In describing Prime Minister Tony Abbott’s apparent back-down following the Liberal Party leadership spill Albrechtsen said: “If it’s fair to censure the government for errors on the reform front, we should be equally straight shooting about the chief reason reform has stalled in this country. We, the people, are one of the biggest hurdles for a reforming government.

“A modest Medicare co-payment with carve-outs for the needy and the young? No thanks. A sustainable university funding model? No thanks. A fairer pension system to better fund those in need as the ageing population grows? No thanks. Reining in disability payments so those in genuine need are better cared for? No thanks. Fewer middle-class perks — think baby bonuses, family benefits, childcare rebates — so money can be better directed to the poorest? No thanks.”

Leaving aside Albrechtsen’s partisan and glowing charactarisation of the budget measures, according to Albrechtsen the problem is we’re just too selfish and don’t know what is good for us. Her contention is that if voters don’t suck it up and swallow the bitter budget pill this could lead to Abbott becoming an even greater economic populist which would make the Coalition even more indistinguishable from Labor, resulting in an even worse situation than we’re already in. In other words, there is no alternative.

Since the collapse of the Soviet Union in the early ’90s the trend of neoliberalism has been to try to dismantle or privatise the social welfare and utility systems and to impose austerity on the population.
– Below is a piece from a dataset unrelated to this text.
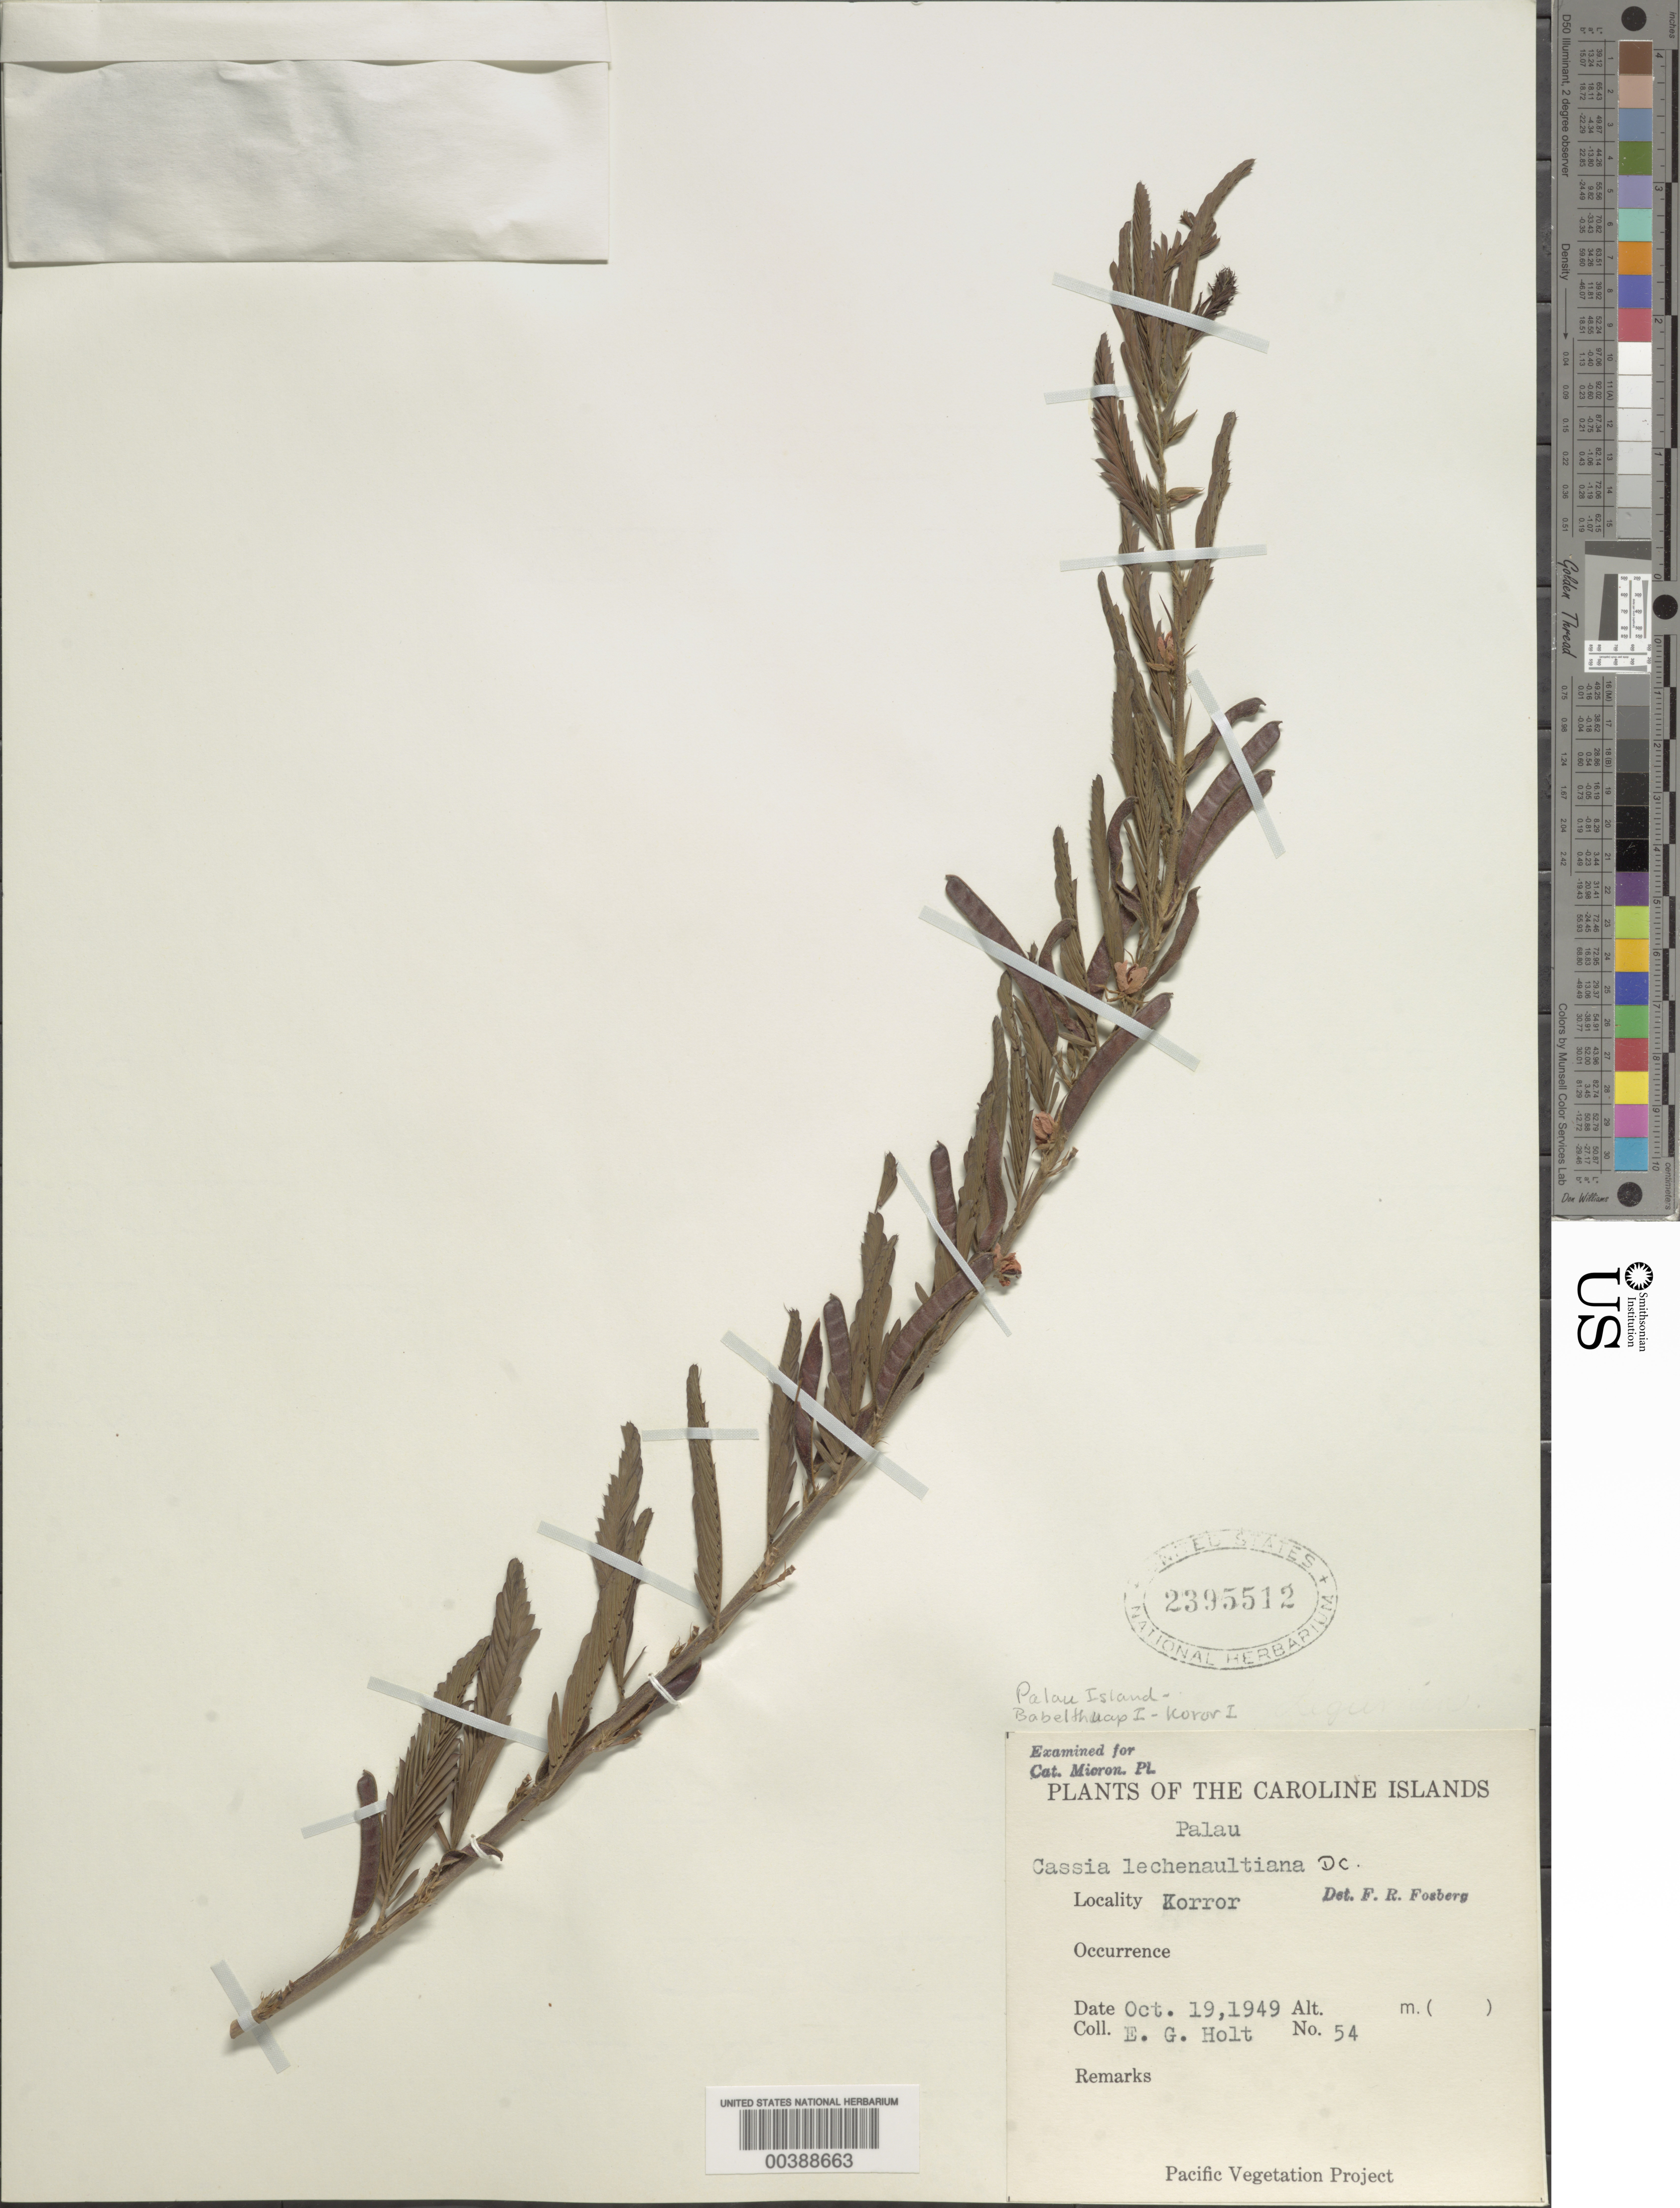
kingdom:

For all of the faults with the former Soviet Union, it did act as a bulwark against the brutality of the capitalist system. That is not to say that the Stalinist regimes were not brutal in their own right but it was an alternative system that ensured the health, education and living standards of its citizens and which the capitalist systems had to try to match.

Meanwhile in Germany the results of a multi-year research project under the federal program "Democracy Initiative strengths" conducted by Berlin's Free University were released on February 23. Around 1400 respondents from across Germany were asked to rate statements about democracy and society. The study found that 59% of Germans in the formerly communist east considered communist and socialist ideals a good idea for society, compared with 37% in western Germany.

The survey also found that 62% of Germans believe there is no genuine democracy in Germany because industry has too much political influence and that the voice of the voters plays only a subordinate role. Forty-two percent agreed that social equality of all people is more important than individual freedom.

It is interesting to note that 25 years since the fall of the Berlin Wall, left-wing ideas still have traction among a large section of German society. The fact this is occurring in the heartland of Europe’s capitalist powerhouse is encouraging.
The political system is broken, but not in the way that Albrechtsen or any of her peers in the media are willing to admit. Despite the argument that government must be run like a business regardless of the social consequences, these ideas don’t appear to be gaining the traction amongst the wider population – whether that is in Greece, Germany or even here in Australia.

The response from those in power appears to be that it’s not the system that’s the problem, it’s the people. That’s why we need alternative media like Green Left Weekly to show that there is an alternative to the neoliberalism and austerity and to provide an antidote to the never-ending stream of justifications coming from the cheerleaders like Albrechtsen for an unjust system.